'The Innocents' and the Damned 

French-Polish war story with a disturbing twist.

click to enlarge Agata Buzek in The Innocents.

Agata Buzek in The Innocents.

You don’t have to be religious to appreciate The Innocents, the story of a conscientious woman who comes to the aid of some distressed Roman Catholic nuns. You don’t have to be French or Polish to see that French Red Cross medical intern Mathilde Beaulieu (Lou de Laâge) relates to some frightened Polish nuns — whom she discovers while treating other war survivors — because they need her help. You don’t even have to know much history to grasp the predicament of Poland during and after World War II, victimized first by the Nazi Germans and then by the Soviet-backed Communist regime. All these plot threads and more figure in filmmaker Anne Fontaine’s somber but clear-headed film, one of the few meaningful releases of the typically giddy summer season.

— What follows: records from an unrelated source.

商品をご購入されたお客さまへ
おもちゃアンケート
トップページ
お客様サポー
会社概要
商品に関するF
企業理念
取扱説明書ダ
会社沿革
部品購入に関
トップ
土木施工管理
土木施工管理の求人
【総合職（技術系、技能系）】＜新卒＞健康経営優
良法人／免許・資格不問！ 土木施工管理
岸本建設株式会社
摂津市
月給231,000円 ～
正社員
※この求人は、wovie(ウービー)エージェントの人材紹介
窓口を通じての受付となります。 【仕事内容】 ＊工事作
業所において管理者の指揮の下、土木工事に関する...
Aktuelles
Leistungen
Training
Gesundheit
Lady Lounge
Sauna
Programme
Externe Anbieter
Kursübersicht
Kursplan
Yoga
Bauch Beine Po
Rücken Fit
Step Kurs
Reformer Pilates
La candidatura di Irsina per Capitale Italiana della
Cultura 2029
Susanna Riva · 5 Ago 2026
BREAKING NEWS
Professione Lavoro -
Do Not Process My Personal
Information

December, 1945. The war is over, but not the fear. After the victorious Red Army has chased away the Nazi invaders and Allied relief-givers have established hospitals such as the one in which Mathilde works, a frantic nun shows up at the hospital begging for someone to visit her convent. Mathilde reluctantly goes, and what she sees shocks her. About nine months earlier, Russian troops stormed into the convent and went on a three-day spree of rape. Now some of the violated sisters are beginning to go into labor, causing them shame for broken vows of chastity and horror at the brutality they have suffered. Mathilde’s newfound mission is to care for the new mothers and their babies, but first she must pull back the curtain of secrecy, isolation, and silence.

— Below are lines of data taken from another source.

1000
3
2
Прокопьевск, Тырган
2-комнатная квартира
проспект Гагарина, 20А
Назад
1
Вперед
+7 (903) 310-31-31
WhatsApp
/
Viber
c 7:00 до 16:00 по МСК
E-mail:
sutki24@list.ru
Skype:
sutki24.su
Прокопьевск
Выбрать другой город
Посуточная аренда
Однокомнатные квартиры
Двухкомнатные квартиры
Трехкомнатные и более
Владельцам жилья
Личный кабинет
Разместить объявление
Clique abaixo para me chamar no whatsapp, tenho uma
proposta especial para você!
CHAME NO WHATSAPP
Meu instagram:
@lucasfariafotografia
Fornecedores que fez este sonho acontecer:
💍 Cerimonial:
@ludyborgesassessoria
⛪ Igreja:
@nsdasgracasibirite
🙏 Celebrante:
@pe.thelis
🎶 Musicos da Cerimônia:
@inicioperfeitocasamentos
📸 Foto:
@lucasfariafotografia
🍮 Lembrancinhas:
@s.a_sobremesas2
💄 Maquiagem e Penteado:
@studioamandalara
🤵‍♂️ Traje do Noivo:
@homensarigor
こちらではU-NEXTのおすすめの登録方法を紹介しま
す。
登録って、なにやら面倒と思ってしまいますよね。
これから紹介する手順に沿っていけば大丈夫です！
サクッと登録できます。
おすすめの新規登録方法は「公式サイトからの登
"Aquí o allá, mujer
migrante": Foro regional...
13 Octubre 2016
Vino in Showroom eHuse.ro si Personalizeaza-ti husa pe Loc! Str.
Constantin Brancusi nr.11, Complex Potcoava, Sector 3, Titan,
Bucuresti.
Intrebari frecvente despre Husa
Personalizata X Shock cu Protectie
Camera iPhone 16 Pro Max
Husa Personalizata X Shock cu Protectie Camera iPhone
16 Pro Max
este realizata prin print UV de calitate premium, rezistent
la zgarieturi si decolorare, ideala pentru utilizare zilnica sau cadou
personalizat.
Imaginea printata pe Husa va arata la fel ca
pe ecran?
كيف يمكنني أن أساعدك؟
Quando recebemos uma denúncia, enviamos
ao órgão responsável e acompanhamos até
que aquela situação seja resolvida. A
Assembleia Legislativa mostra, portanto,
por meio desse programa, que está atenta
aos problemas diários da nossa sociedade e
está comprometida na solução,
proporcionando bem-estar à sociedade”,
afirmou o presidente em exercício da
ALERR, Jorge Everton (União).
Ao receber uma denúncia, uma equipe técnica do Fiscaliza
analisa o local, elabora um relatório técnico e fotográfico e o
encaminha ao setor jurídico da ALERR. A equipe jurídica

Writer-director Fontaine (Coco Before Chanel, Gemma Bovery) seems to be on a mission of her own: To chart the destinies of women who take control of their own lives, despite the odds. For humanitarian volunteer Mathilde, daughter of a working-class communist, the nuns’ plight cries out for immediate, unquestioning mercy. Lined up against her are the hide-bound Mother Superior (played by Agata Kulesza from Ida), fearful of the wrath of god; the aggressive Russian soldiers stationed nearby, still with rape on their minds; Mathilde’s commanding officer at the Red Cross, angry at her for neglecting her primary duties; and, most poignantly, the suffocating terror felt by the sisters themselves. Gradually and warily, some of the nuns learn to trust this lone outsider. One nun in particular, Sister Maria (brilliantly portrayed by Agata Buzek), sees all the way through the situation and tries to explain it to Mathilde. It is suggested that the raped nuns would be better off dead. Mathilde’s reply: “They’ll go to heaven. Good for them. But I care about life.”

We glimpse another side of Mathilde when she befriends a fellow French doctor in the operating room. Dr. Samuel Lehmann (Vincent Macaigne) is a Jewish refugee whose parents died in Bergen-Belsen, and who is now dedicated to cleaning up the mess the Nazis left all over Europe. Samuel and Mathilde’s brief, budding relationship steers clear of wartime romantic cliché — there’s simply no time for love. Meanwhile, as Mathilde shuttles back and forth between her post and the convent, Caroline Champetier’s cinematography shows off the stark beauty of the forest and religious buildings in the snow, and the pinched, care-worn faces of the Mother Superior and her wounded “innocents.” One by one, the nuns give birth to their unwanted offspring. Everything about the babies is shameful, and yet they are human beings like everyone else. Title to the contrary, there are no innocents here.

Seventy years later, there appears to be no end of WWII dramas. As befits the biggest news event of the last century, the stories just keep tumbling out. The Innocents leaves us exhausted but with a sense of hope, thanks mostly to the performances of de Laâge, Buzek, and Macaigne. The rest of this sad chapter (purportedly based on real-life happenings), and its implications for the human race, are probably better left buried in the snow.